### Instrução 1
Transcreva do excerto do texto o trecho entre "Não aprendi com" e "a natureza humana.", inclusive.
### Instrução 2
No excerto do texto, a seguir às palavras «a inevitabilidade de», enumeram-se várias coisas. Indique todas, uma por linha.
### Instrução 3
Responda a estas perguntas com base no excerto do texto:
(a) Que duas qualidades, nas relações connosco e com o outro, se esperava que fossem retribuídas em igual medida?
(b) Com o que se afirma não ter aprendido?
(c) Segundo o excerto, por que critérios nos movemos todos?

### Excerto do texto

**********

Acções sem espelho

Nunca tive para mim que a vida me tivesse de conceder «venturas infinitas». Sempre entendi, todavia, que o facto de sermos leais e honestos connosco e com o outro em geral, nos seria retribuído em igual medida.
Não aprendi com a História, portanto. Erro maior, este, como é bem de ver. Temos de aceitar, não apenas racionalmente, mas em consciência, que não é necessariamente assim, sem ressentimentos e apenas por recurso a um conhecimento mais aprofundado do que seja a natureza humana.
É imperioso reconhecer, em bom rigor, que nos movemos todos por critérios éticos e sociais diferenciados, mas também a inevitabilidade de as coisas mudarem, de alguns ficarem para trás, de se beneficiar uns em detrimento de outros, de haver paz e guerra...

**********

### Dados apresentados
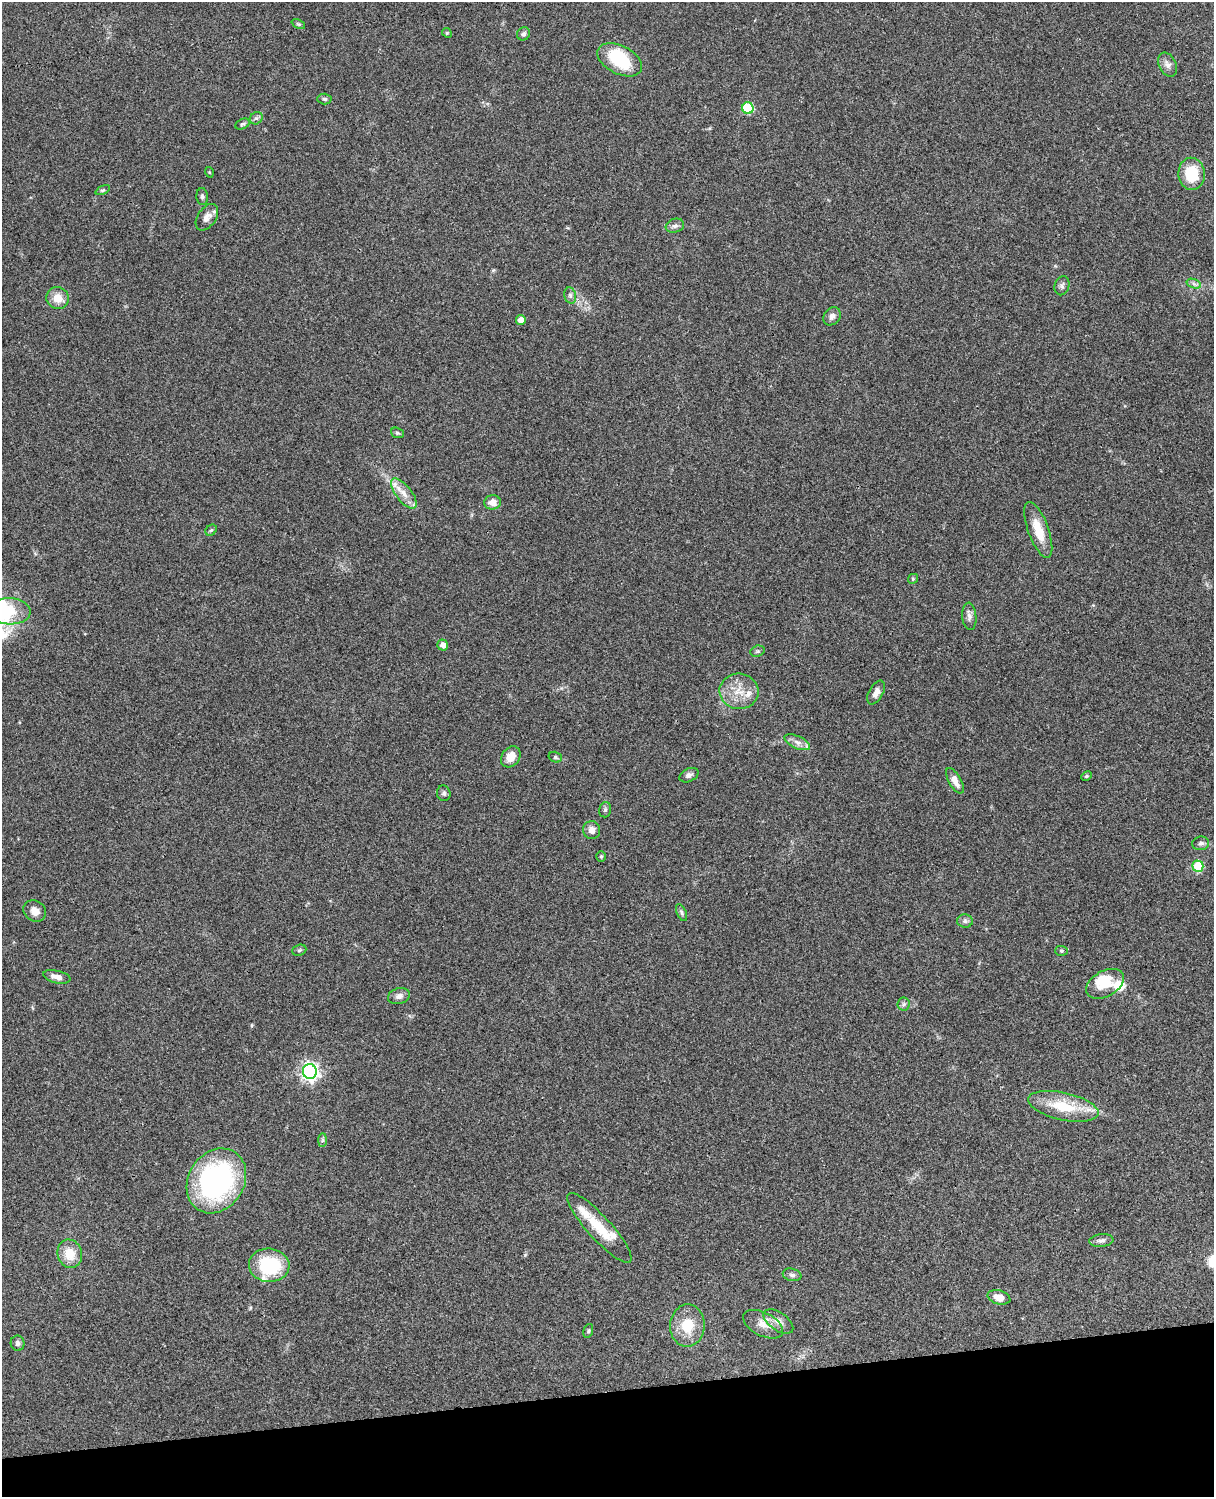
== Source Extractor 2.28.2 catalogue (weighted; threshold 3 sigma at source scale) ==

**********

### Resposta escrita 1
Não aprendi com a História, portanto. Erro maior, este, como é bem de ver. Temos de aceitar, não apenas racionalmente, mas em consciência, que não é necessariamente assim, sem ressentimentos e apenas por recurso a um conhecimento mais aprofundado do que seja a natureza humana.

### Resposta escrita 2
as coisas mudarem
alguns ficarem para trás
se beneficiar uns em detrimento de outros
haver paz e guerra

### Resposta escrita 3
(a) Ser leais e honestos.
(b) Com a História.
(c) Por critérios éticos e sociais diferenciados.